Pick out and copy each line in the records that contains the string "pour", matching case exactly.

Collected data
::::::::::

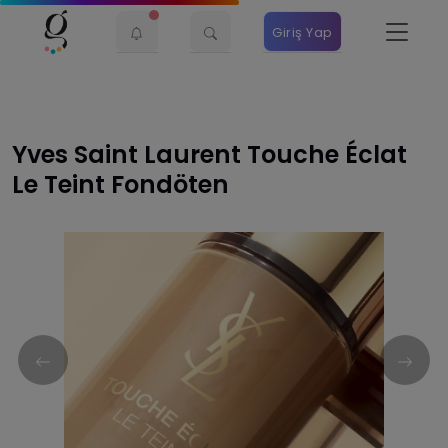
Giriş Yap
Yves Saint Laurent Touche Éclat
Le Teint Fondöten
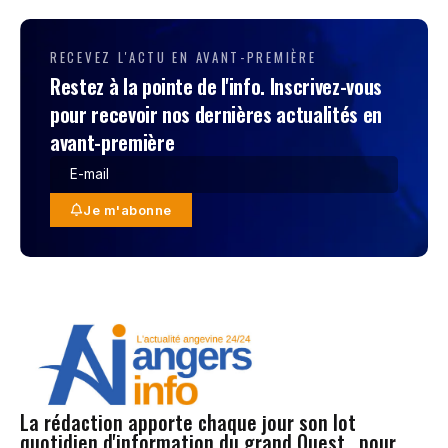
RECEVEZ L'ACTU EN AVANT-PREMIÈRE
Restez à la pointe de l'info. Inscrivez-vous
pour recevoir nos dernières actualités en
avant-première
Je m'abonne
La rédaction apporte chaque jour son lot
quotidien d'information du grand Ouest , pour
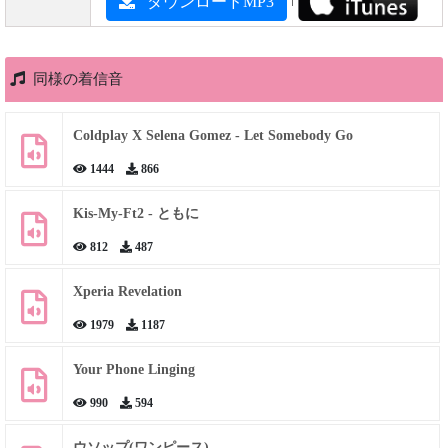
ダウンロードMP3
同様の着信音
Coldplay X Selena Gomez - Let Somebody Go
1444
866
Kis-My-Ft2 - ともに
812
487
Xperia Revelation
1979
1187
Your Phone Linging
990
594
ウソップ(ワンピース)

::::::::::

Answer for the task:
pour recevoir nos dernières actualités en
quotidien d'information du grand Ouest , pour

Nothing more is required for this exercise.